Benjamin Schubert

Personal information
- Full name: Benjamin Tonnesen Schubert
- Date of birth: 22 September 1996 (age 29)
- Place of birth: Silkeborg, Denmark
- Height: 1.84 m (6 ft 0 in)
- Position: Goalkeeper

Team information
- Current team: Skive
- Number: 71

Youth career
- 0000–2015: Silkeborg IF

Senior career*
- Years: Team / Apps / (Gls)
- 2015–2018: Kjellerup IF
- 2019–2020: Kolding IF / 9 / (0)
- 2021–2022: Jammerbugt / 0 / (0)
- 2022: Sønderjyske / 0 / (0)
- 2022–2023: B68 Toftir / 31 / (0)
- 2024: Black Leopards / 1 / (0)
- 2024–2025: Vestri / 1 / (0)
- 2026–: Skive / 2 / (0)

= Benjamin Schubert =

Danish footballer (born 1996)

Benjamin Tonnesen Schubert (born 22 September 1996) is a Danish professional footballer who plays as a goalkeeper for Danish 2nd Division club Skive.

==Career==
Shubert played youth football for Silkeborg IF. His first senior club was Kjellerup IF, where he spent four seasons before leaving at the end of 2019.

In January 2019, Shubert moved to Kolding IF of the Danish 1st Division.
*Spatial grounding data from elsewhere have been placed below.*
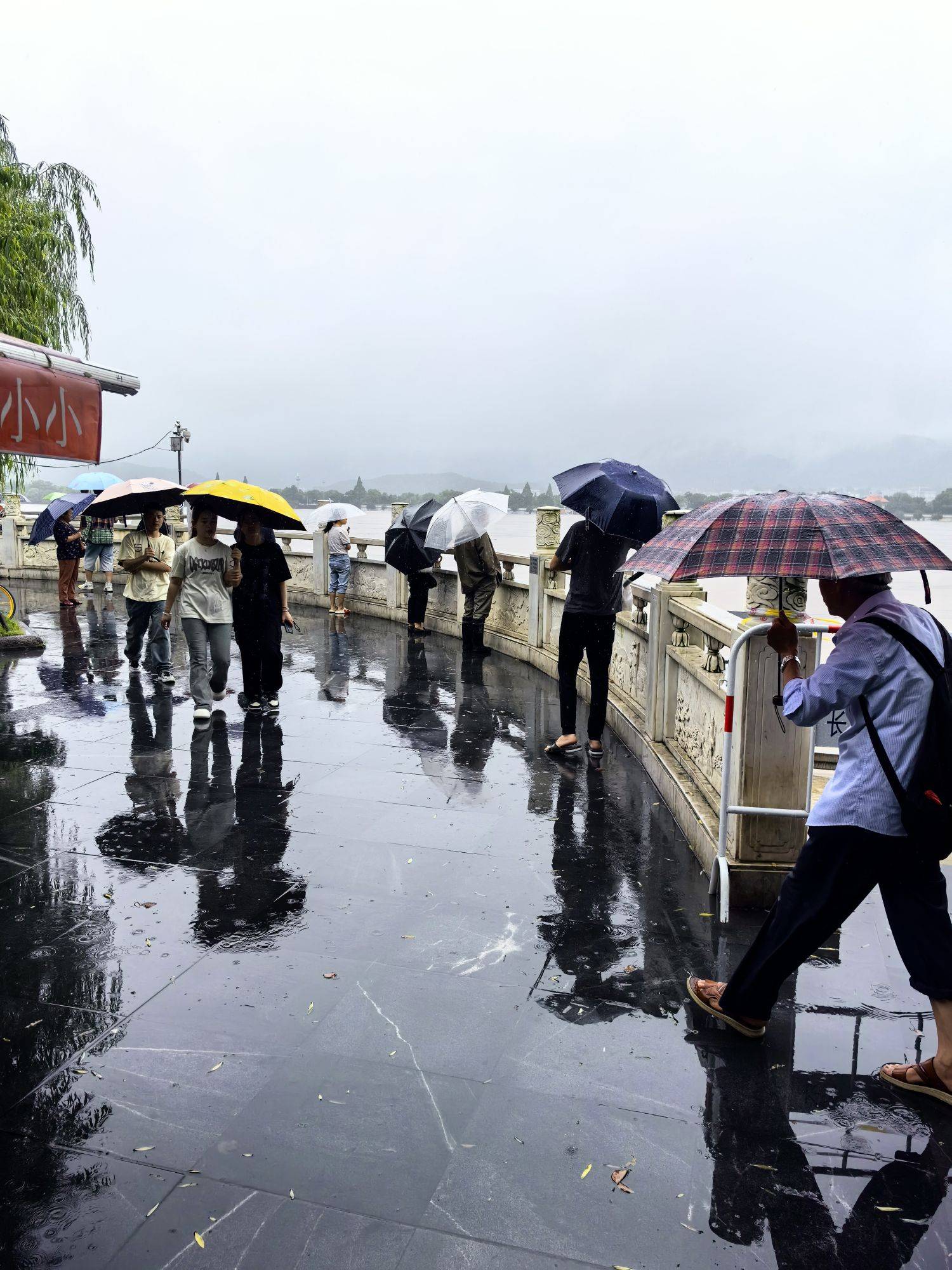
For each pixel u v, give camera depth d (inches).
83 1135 108.0
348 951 154.6
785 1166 105.5
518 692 370.6
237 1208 96.8
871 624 114.3
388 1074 120.8
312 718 319.9
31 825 212.4
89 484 596.7
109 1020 132.3
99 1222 94.7
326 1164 103.6
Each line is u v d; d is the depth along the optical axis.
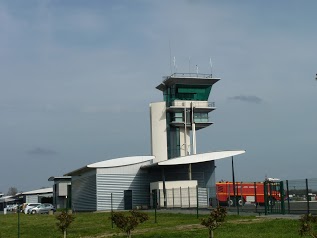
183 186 61.12
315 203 36.56
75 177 76.00
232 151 62.75
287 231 25.39
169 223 34.56
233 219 33.91
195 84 80.06
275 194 38.09
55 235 31.45
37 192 108.12
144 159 67.75
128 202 65.38
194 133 77.19
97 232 31.50
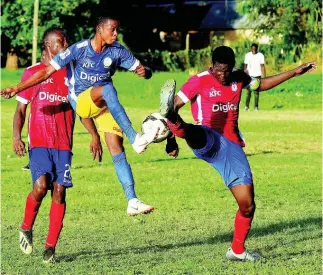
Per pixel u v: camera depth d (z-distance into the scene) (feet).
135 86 251.60
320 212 81.00
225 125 55.93
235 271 53.31
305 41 266.57
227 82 55.42
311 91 225.56
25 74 57.88
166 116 50.70
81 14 297.74
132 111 193.47
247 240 65.51
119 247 65.05
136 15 342.23
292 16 261.65
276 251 60.39
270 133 149.59
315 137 144.56
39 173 58.23
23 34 286.25
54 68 55.26
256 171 108.06
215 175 106.01
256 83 56.44
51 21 284.82
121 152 56.85
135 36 351.25
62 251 63.98
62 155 58.85
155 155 124.57
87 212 83.51
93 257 60.44
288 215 79.10
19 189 97.55
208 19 391.04
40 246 67.05
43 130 58.39
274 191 94.07
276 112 188.96
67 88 58.54
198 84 55.16
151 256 59.36
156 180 102.17
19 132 59.36
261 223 74.54
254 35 280.10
Schubert made three appearances in his first half-season with the club, thereby contributing to Kolding’s promotion to the 2019–20 Danish 1st Division. He left the club at the end of 2020 upon the expiration of his contract.

After leaving Kolding, Shubert spent five months training with FC Olimpik Donetsk of the Ukrainian Premier League. No agreement was reached, however, and he subsequently travelled to his father’s homeland of South Africa, where he trained with a local club for several weeks.

In September 2021, Schubert was announced as a new signing for Jammerbugt FC, joining the club after first-choice goalkeeper Nicolaj Christensen suffered an injury. Without having made his debut, Schubert left the club in January 2022 to join Sønderjyske of the Danish Superliga, signing a contract until the end of the season. Schubert left the club again at the end of the season.

In September 2022, Schubert signed with Faroe Islands Premier League side B68 Toftir. After six appearances in which Schubert guarded the net and helped the team secure its top-flight status in the top Faroese league, he extended his contract to cover the 2023 season as well.

After the turn of the year in 2024, Schubert again travelled to South Africa and trained with Black Leopards of the South African second tier with a view to a transfer. Registration issues meant the move was not finalised until 2 April 2023, the very day he made his debut in a 2–4 defeat to Venda FC. Later that month, Schubert—by his own account—was eager to leave the club, describing his experience there as completely insane and truly grotesque. He consequently terminated his contract shortly thereafter. The ordeal did not dampen Schubert’s resolve; he subsequently trained with another South African top-flight club. However, disagreements prevented the move from being completed.

In August 2024, Schubert signed with Vestri in the Icelandic Besta deild karla. On 22 August 2025, he won the Icelandic Cup with Vestri.

==Personal life==
Shubert's father is South African, while his mother is Danish.